Due to a metal rod in my back I was unable to investigate under the seats and so my long-suffering husband kindly offered to help.
“What the hell?” he muttered, his arm wedged under my seat, straining to grasp hold of something that kept rolling out of reach. “Oh my God, how long has this been there?” he asked emerging from the depths but keeping his loot hidden.
“What is it?”
“This!” he exclaimed holding aloft a large jar covered with dog hair and dust. “Honestly Apple, I would really like to know why you have Vegemite in your car.”
I thought a moment. Vegemite can only be bought in a few places in Houston and never in jars that size, and then I remembered.
“Linda gave it to me. She brought it back with her when they came back on holiday from Perth.”
“That was years ago and why is it still in your car?”
I thought a bit more.
“Um, I think I must have put in when we drove to Baja California. I knew I wouldn’t be able to get any there.”

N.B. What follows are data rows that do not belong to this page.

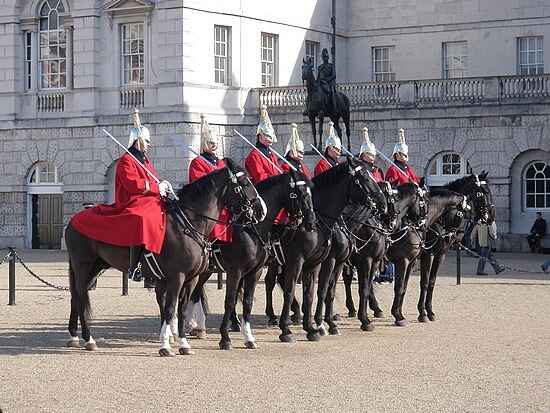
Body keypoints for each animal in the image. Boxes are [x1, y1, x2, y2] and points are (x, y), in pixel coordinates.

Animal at [65, 158, 266, 354]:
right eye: (245, 182)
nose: (261, 210)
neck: (189, 223)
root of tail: (73, 220)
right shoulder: (179, 276)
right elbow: (170, 308)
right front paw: (166, 345)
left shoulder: (192, 278)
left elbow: (182, 309)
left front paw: (183, 343)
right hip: (83, 266)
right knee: (80, 296)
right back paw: (88, 338)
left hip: (96, 267)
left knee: (76, 296)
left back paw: (75, 336)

“We were only there a week,” he said eyeing the jar distastefully.
“I was away two!”
“Oh well that’s okay then,” he said.
I grabbed the jar and opened it. Not a skerrick of mould. I smiled and rescrewed the lid.
“You are not going to keep it are you?” he asked. Having been weaned on Marmite he has never been a fan of the superior Vegemite.
“I might,” I replied.
I believe that jar is all the proof I need to substantiate my claims to an Australian heritage. I think I’ll put it under the front seat of Pearl, my shiny new car. Just in case.